→ **SOLICITAÇÃO A**
Reescreva as linhas da listagem substituindo "NEWS" por "NOTICIAS" e mantendo todo o restante inalterado. Omita as imagens na resposta.

→ **TRECHO DA PÁGINA**
====

Vejam bem, essa não é uma leitura que o filme faz. Ele tá interessado em ser um filme de terror e usar o trope do super herói, tão na moda, através da mitologia do super herói original, o maior de todos. 
Mas é impossível, exatamente por isso, não se permitir a leitura da obra em relação ao seu contexto. 
Vejamos da seguinte forma: Pq o Superman surgiu, em 38? Pq Matrix fez o sucesso que fez em 99?
Pq os filmes de super herói surgiram da forma que surgiram no final da década de 2010?
O que todos esses períodos tem em comum? 1938. Menos de uma década antes, o mundo tinha quebrado em virtude do crack da bolsa em 29. Ainda enfrentando as consequências da maior guerra de todas, o mundo vê crise econômica e o levante de movimentos de extrema direita no decorrer do planeta, oferecendo soluções fáceis pra botar tudo nos eixos novamente. O mundo precisava de um herói. O que Siegel e Shuster fizeram foi se aproveitar do zeitgeist, dessa necessidade coletiva, desse desespero e desasossego em escala planetária, e dar um messias pra geral. Num mundo em vias da extinção, um pai celestial dotado de consciência superior aos demais envia seu único filho que vem dos céus, para nos proteger e livrar-nos do mal.

====

→ **DADOS BRUTOS**
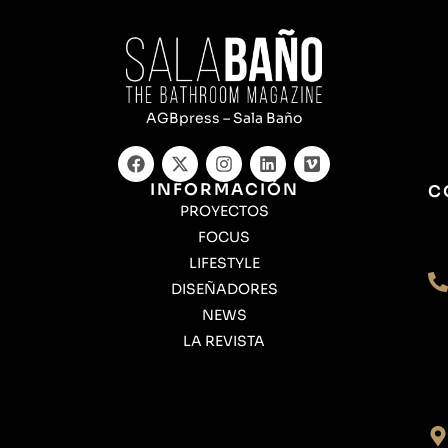
AGBpress – Sala Baño
INFORMACIÓN
C
PROYECTOS
FOCUS
LIFESTYLE
DISEÑADORES
NEWS
LA REVISTA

====

→ **SOLICITAÇÃO B**
Transcreva fielmente o trecho do texto sobre o Superman que se inicia com as palavras "Vejam bem, essa" e se encerra com "maior de todos.".

→ **RESPOSTA A**
AGBpress – Sala Baño
INFORMACIÓN
C
PROYECTOS
FOCUS
LIFESTYLE
DISEÑADORES
NOTICIAS
LA REVISTA

→ **RESPOSTA B**
Vejam bem, essa não é uma leitura que o filme faz. Ele tá interessado em ser um filme de terror e usar o trope do super herói, tão na moda, através da mitologia do super herói original, o maior de todos.